WHAT YOU WILL DO | From the first line of the entries below through the line holding "caribeña de Puerto Viejo, Limón.", write out every line exactly, please, and leave out the pictures.

(Transcribed page contents)
::::
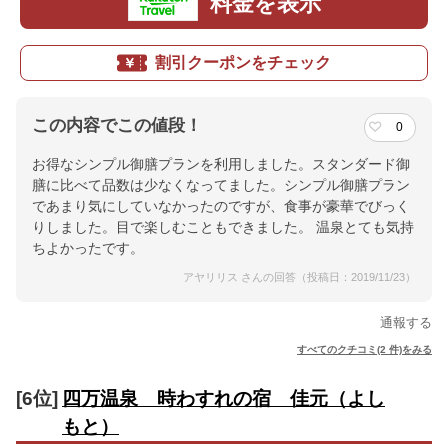
料金を表示
割引クーポンをチェック
この内容でこの値段！
0
お得なシンプル御膳プランを利用しました。スタンダード御
膳に比べて品数は少なくなってました。シンプル御膳プラン
であまり気にしていなかったのですが、食事が豪華でびっく
りしました。目で楽しむこともできました。 温泉とても気持
ちよかったです。
アヤリリス さんの回答（投稿日：2019/11/23）
通報する
すべてのクチコミ(2 件)をみる
[6位]
四万温泉 時わすれの宿 佳元（よし
もと）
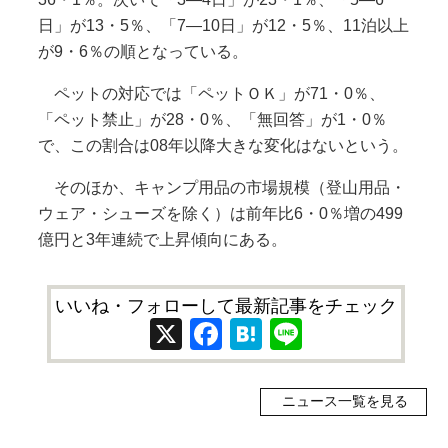
日」が13・5％、「7―10日」が12・5％、11泊以上
が9・6％の順となっている。
ペットの対応では「ペットＯＫ」が71・0％、
「ペット禁止」が28・0％、「無回答」が1・0％
で、この割合は08年以降大きな変化はないという。
そのほか、キャンプ用品の市場規模（登山用品・
ウェア・シューズを除く）は前年比6・0％増の499
億円と3年連続で上昇傾向にある。
いいね・フォローして最新記事をチェック
X
Facebook
Hatena
Line
ニュース一覧を見る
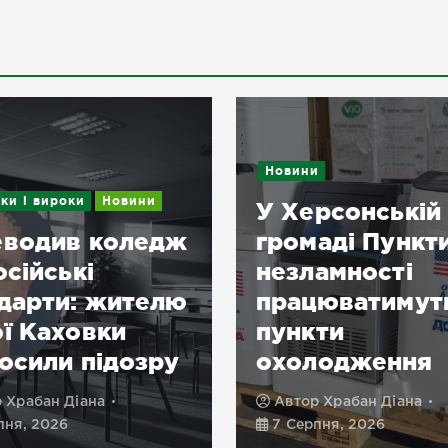
Новини
ки і вироки
Новини
У Херсонській
еводив коледж
громаді Пункт
осійські
незламності
дарти: жителю
працюватимут
ї Каховки
пункти
осили підозру
охолодження
р
Храбан Діана
Автор
Храбан Діана
пня, 2026
7 Серпня, 2026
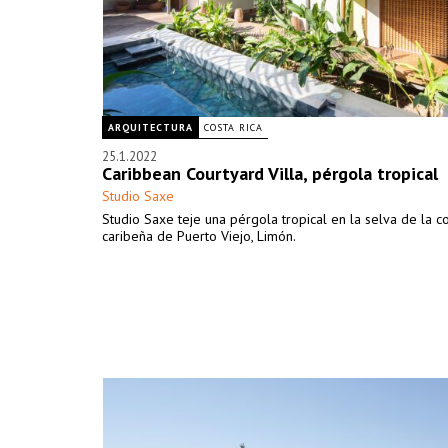
ARQUITECTURA
COSTA RICA
25.1.2022
Caribbean Courtyard Villa, pérgola tropical
Studio Saxe
Studio Saxe teje una pérgola tropical en la selva de la c
caribeña de Puerto Viejo, Limón.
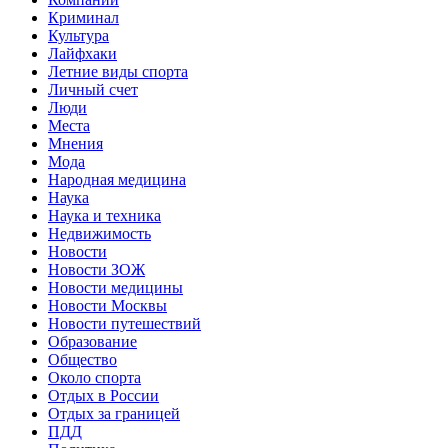
Криминал
Культура
Лайфхаки
Летние виды спорта
Личный счет
Люди
Места
Мнения
Мода
Народная медицина
Наука
Наука и техника
Недвижимость
Новости
Новости ЗОЖ
Новости медицины
Новости Москвы
Новости путешествий
Образование
Общество
Около спорта
Отдых в России
Отдых за границей
ПДД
::::
FINISHED TASK |
料金を表示
割引クーポンをチェック
この内容でこの値段！
0
お得なシンプル御膳プランを利用しました。スタンダード御
膳に比べて品数は少なくなってました。シンプル御膳プラン
であまり気にしていなかったのですが、食事が豪華でびっく
りしました。目で楽しむこともできました。 温泉とても気持
ちよかったです。
アヤリリス さんの回答（投稿日：2019/11/23）
通報する
すべてのクチコミ(2 件)をみる
[6位]
四万温泉 時わすれの宿 佳元（よし
もと）
日」が13・5％、「7―10日」が12・5％、11泊以上
が9・6％の順となっている。
ペットの対応では「ペットＯＫ」が71・0％、
「ペット禁止」が28・0％、「無回答」が1・0％
で、この割合は08年以降大きな変化はないという。
そのほか、キャンプ用品の市場規模（登山用品・
ウェア・シューズを除く）は前年比6・0％増の499
億円と3年連続で上昇傾向にある。
いいね・フォローして最新記事をチェック
X
Facebook
Hatena
Line
ニュース一覧を見る
Новини
ки і вироки
Новини
У Херсонській
еводив коледж
громаді Пункт
осійські
незламності
дарти: жителю
працюватимут
ї Каховки
пункти
осили підозру
охолодження
р
Храбан Діана
Автор
Храбан Діана
пня, 2026
7 Серпня, 2026
ARQUITECTURA
COSTA RICA
25.1.2022
Caribbean Courtyard Villa, pérgola tropical
Studio Saxe
Studio Saxe teje una pérgola tropical en la selva de la c
caribeña de Puerto Viejo, Limón.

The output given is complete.